Tribunale di Milano assolve un ragazzo gay che ha reagito all’omofobia dell’ex Sindaco di Sulmona postando su youtube un duro commento indignato.
I fatti risalgono al lontano 2010 quando l’allora Sindaco di Sulmona (l’Aquila), il “medico” Fabio Federico, in una intervista pubblicata su youtube («I gay e Federico – versione integrale»·) affermava che “l’omosessualità sarebbe una patologia di carattere genetico, come la sindrome di Down, che gli omosessuali sarebbero “aberrazioni genetiche” e quindi persone da curare in quanto avrebbero fatto una scelta contraria rispetto alle determinazioni della natura”.
Queste e altre sue affermazioni del medesimo tenore avevano scatenato una reazione molto forte ed indignata di alcune persone LGBTI che si sentirono profondamente offese
Fabio Federico querelò i responsabili e da allora la magistratura ha indagato sull’accaduto. Per alcuni dei denunciati le indagini si sono concluse con una archiviazione, non così per F. M. che ha dovuto affrontare un processo nei giorni scorsi a Milano. F.M. è però stato assolto perché il giudice milanese ha riconosciuto l’esimente della provocazione cioè che la condotta diffamatoria del ragazzo deve essere valutata esaminando il contenuto che l’ha provocata senza dubbio dettato dall’odio e dalla omofobia. Le motivazioni della decisione saranno disponibili solo fra 60 giorni.
L’Avvocata Barbara Indovina che ha difeso l’imputato spiega che “il giudice ha ritenuto di applicare la discriminante dell’aver reagito a una provocazione. E di provocazione deve senza dubbio ritenersi, attese le affermazioni gravemente discriminatorie e scientificamente errate”.
“Da provocatore, l’ex sindaco di Sulmona, non è riuscito a trasformarsi in vittima”, commenta Yuri Guaiana, segretario dell’Associazione radicale Certi diritti che ha supportato la difesa del ragazzo: “Per quanto ne sappiamo è la prima volta che la causa di non punibilità di cui all’art. 599 c.p. viene applicata a un caso che ha a che fare con delle reazioni, pure offensive, ad affermazioni omofobe.
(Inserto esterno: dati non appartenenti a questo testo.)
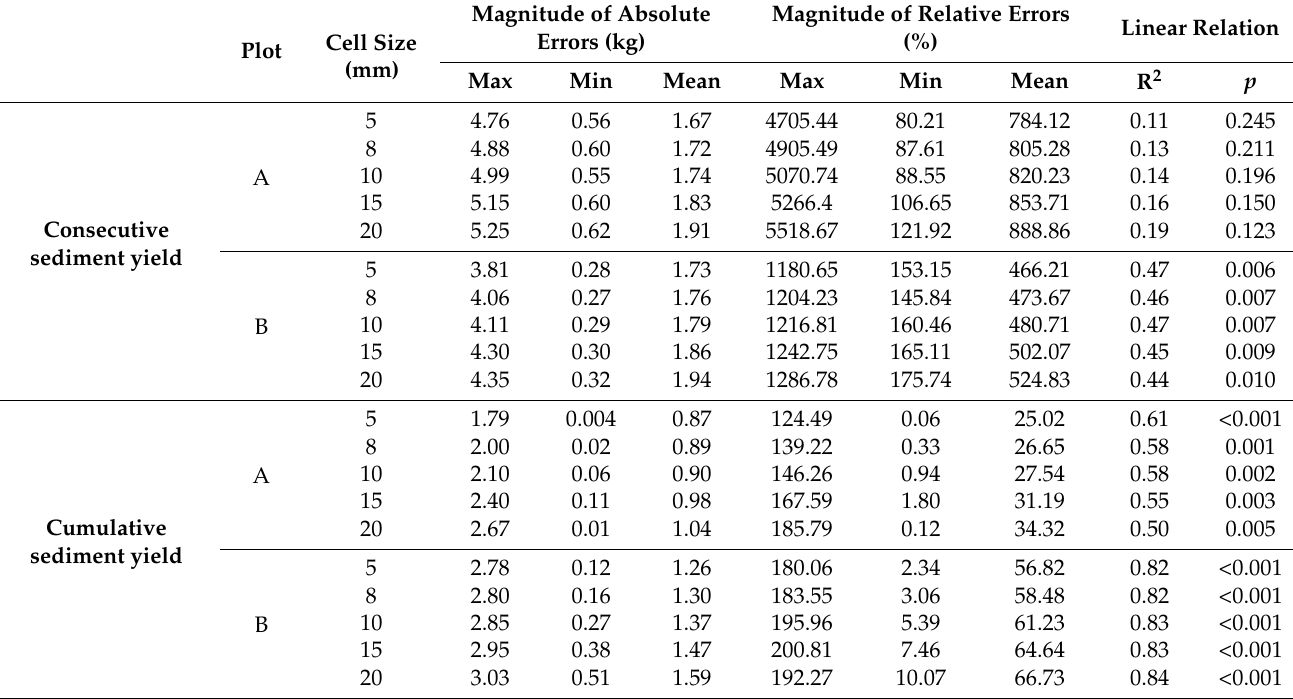
Table 1. The magnitude of absolute errors and relative errors for the calculated sediment yields of hillslopes and quality of the linear regression between the calculated and measured sediment yields for the 14 experiments under the 5 mm–20 mm grid-cell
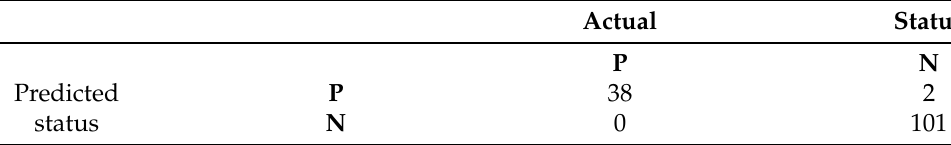
Figure 9. Graph of the capacity during the test. Table 4. Confusion Matrix of the second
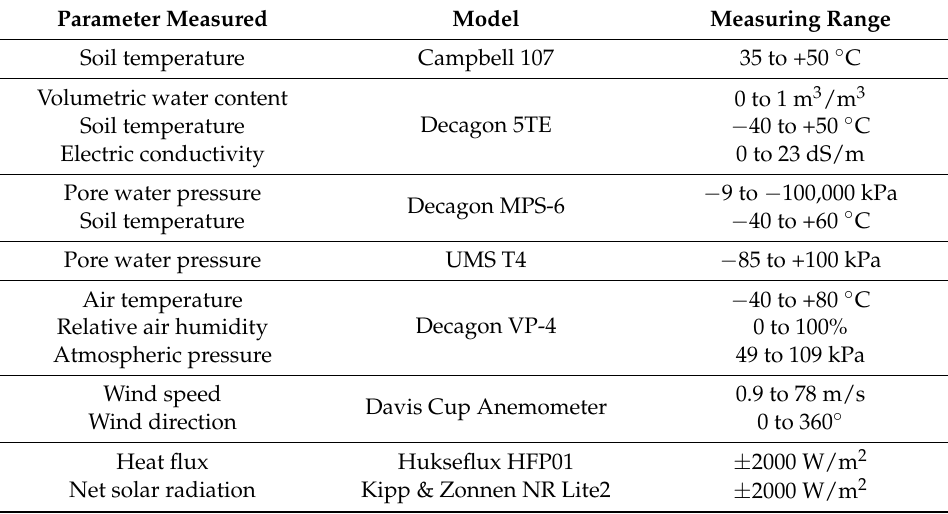
Table 1. Characteristics of the sensors installed in the vertical slope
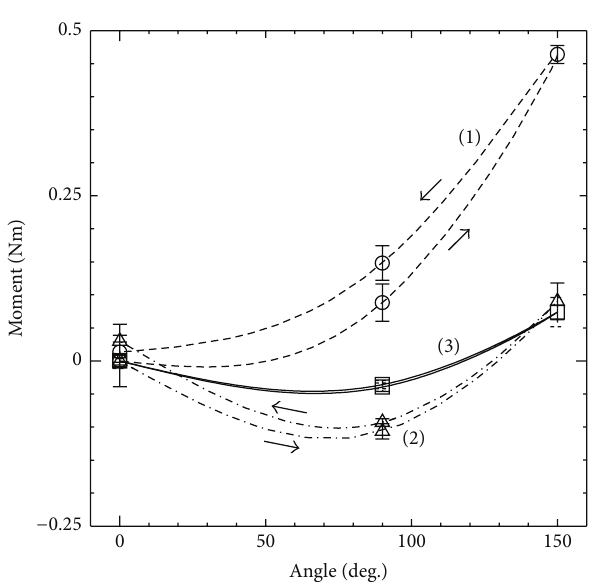
Figure 20: Bending moment on knee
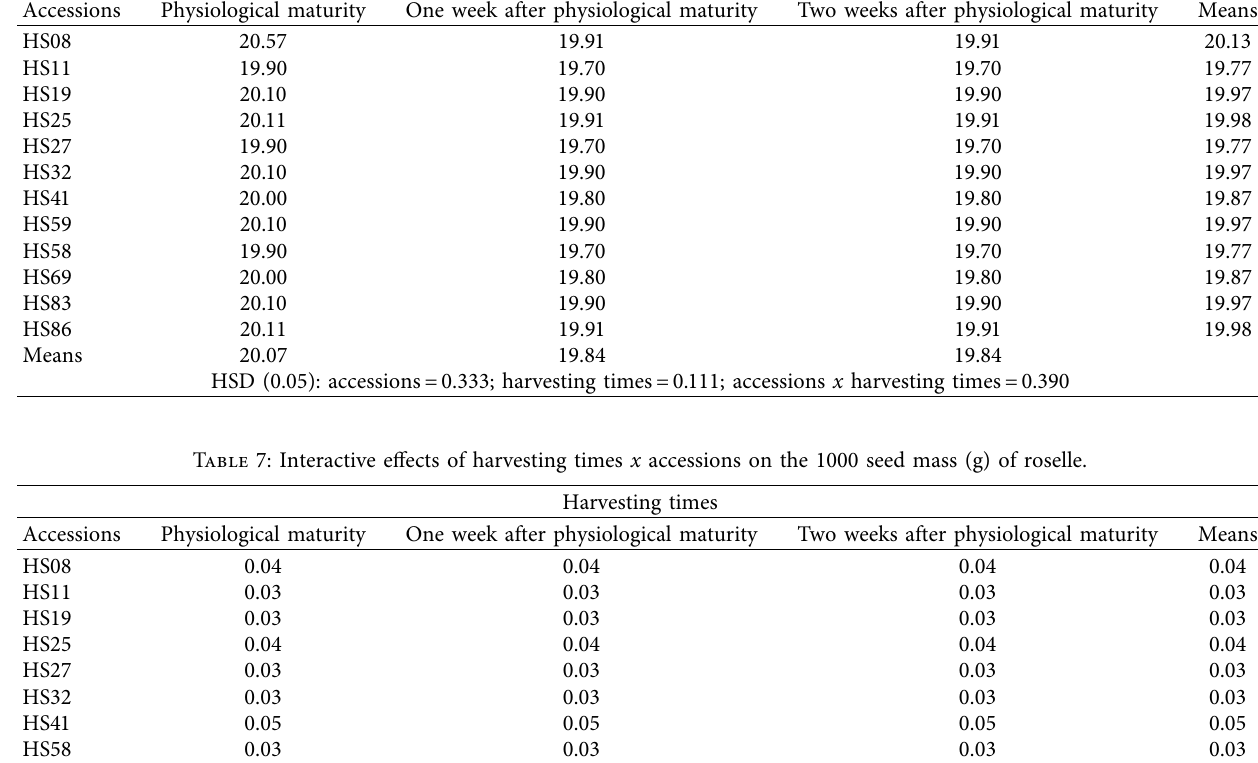
Table 6: Interactive effects of harvesting times x accessions on the angle of repose (0) of roselle. Harvesting times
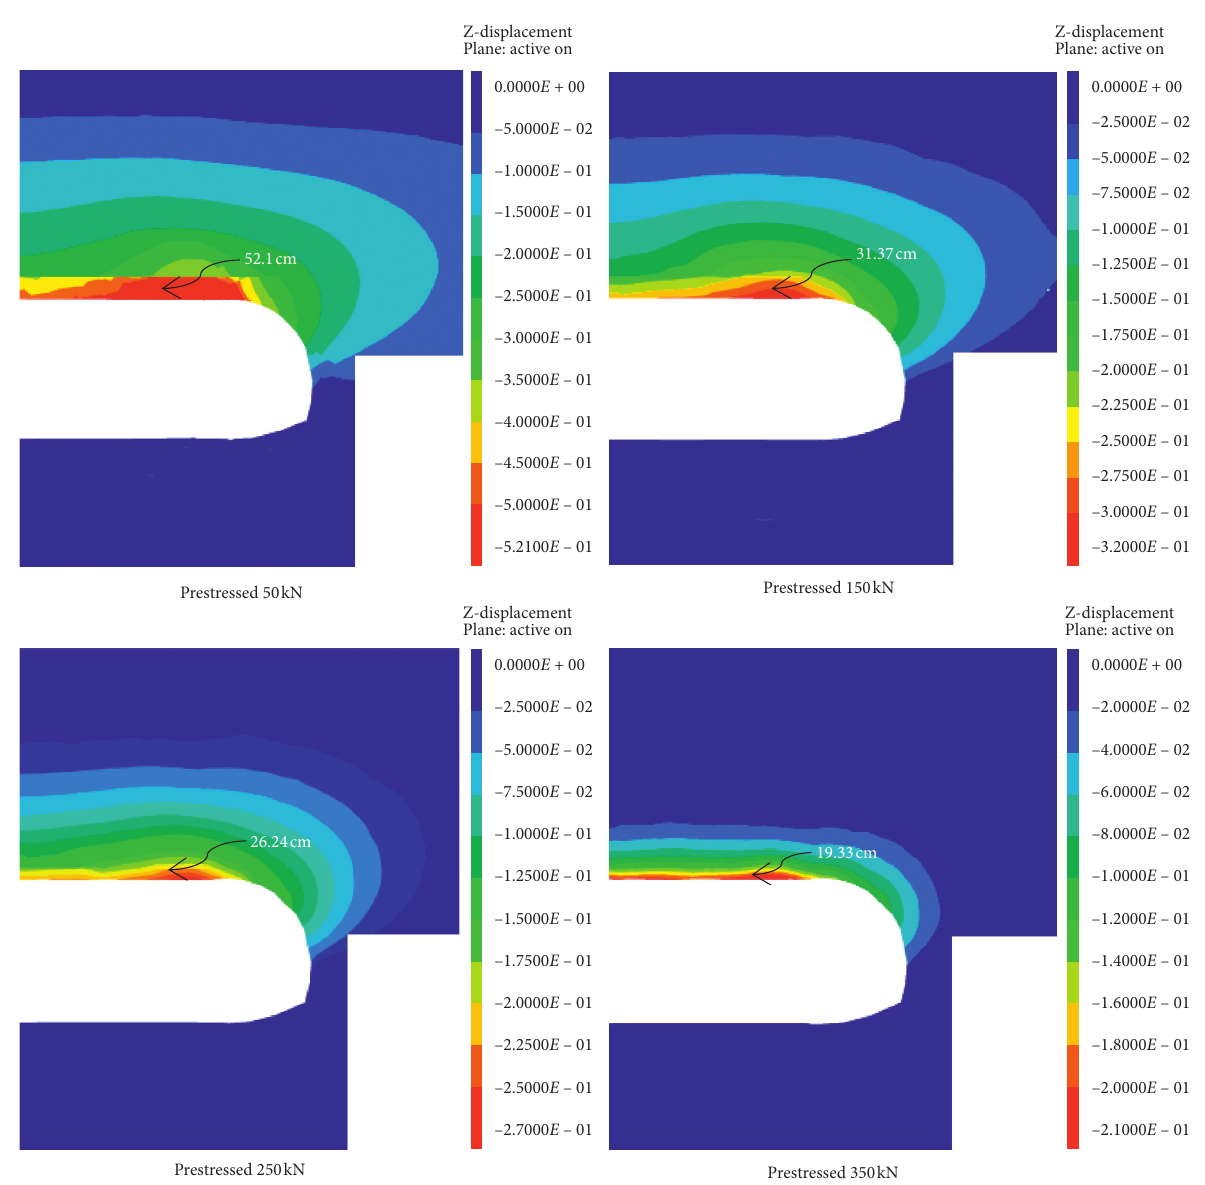
Figure 26: Subsidence characteristics under different prestressing (Section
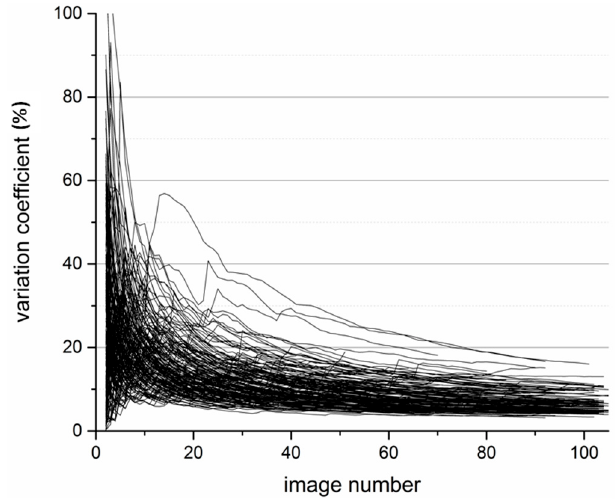
Figure 3. Decrease of the variation coefficient in dependence of the image number.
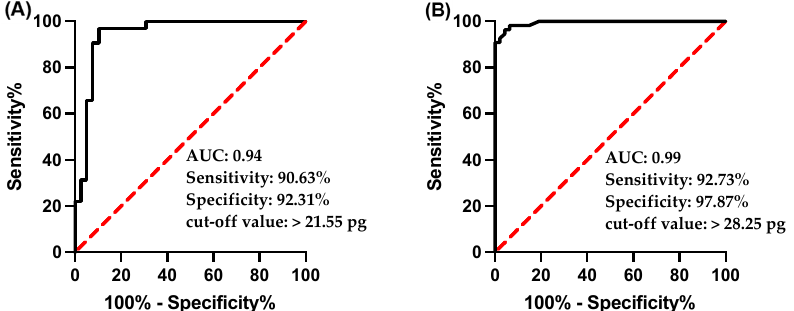
Figure 4. Receiver-operating characteristic (ROC) analysis of reticulocyte hemoglobin equivalent (RET-He) in the diagnosis of ( A ) IDA, and ( B ) ID.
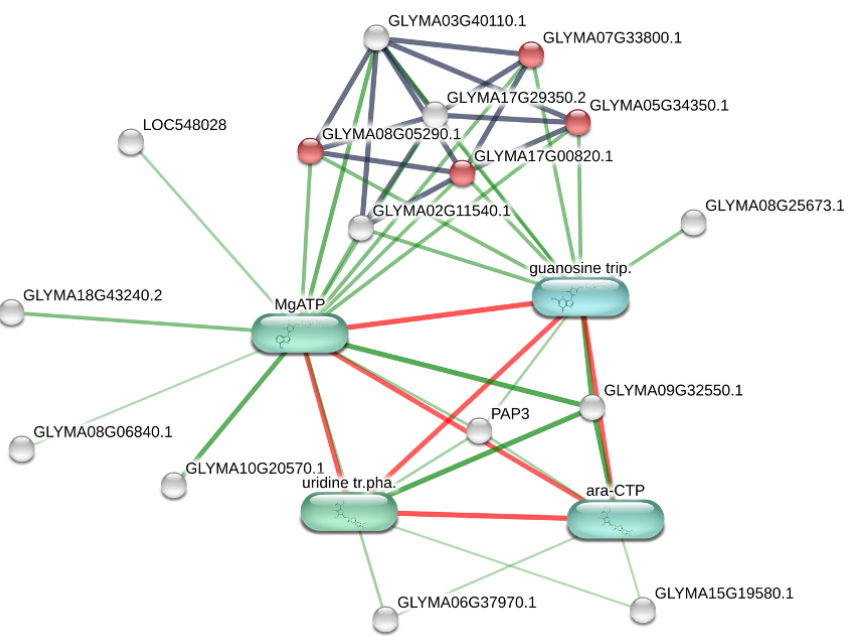
Figure 5. Biological network of differentially expressed proteins in response to herbicide application of GM soybean plants. The visual network was built using Stitch database. Additional metabolites (green) were added as functional partners in order to show network context. Stronger associations are represented by thicker lines. Protein–protein interactions are shown in grey, chemical–protein interactions in green and interactions between chemicals in red. Image is automatically retrieved from the Stitch software. No manual entries have been made.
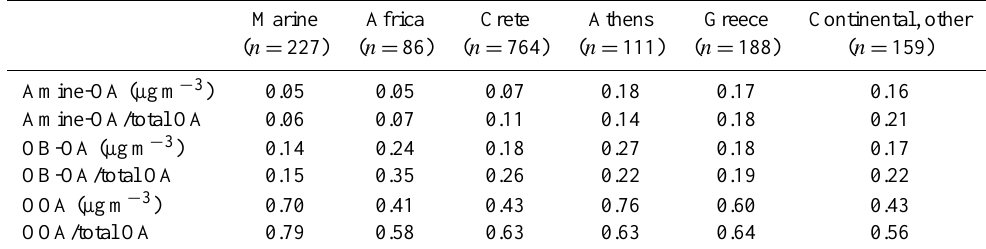
Table 1. Contributions of OA components by source region.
Per fortuna il Gip di Milano ha riconosciuto che denigrare per motivi discriminatori e poi pretendere di silenziare le reazioni, anche animate, di chi si sente offeso, non è più possibile in Italia. D’altronde già il pubblico ministero aveva definito la reazione dell’indagato “anche sin troppo contenuta rispetto alla gravità delle affermazioni di chiaro stampo omofobo rese dalla parte offesa”.”.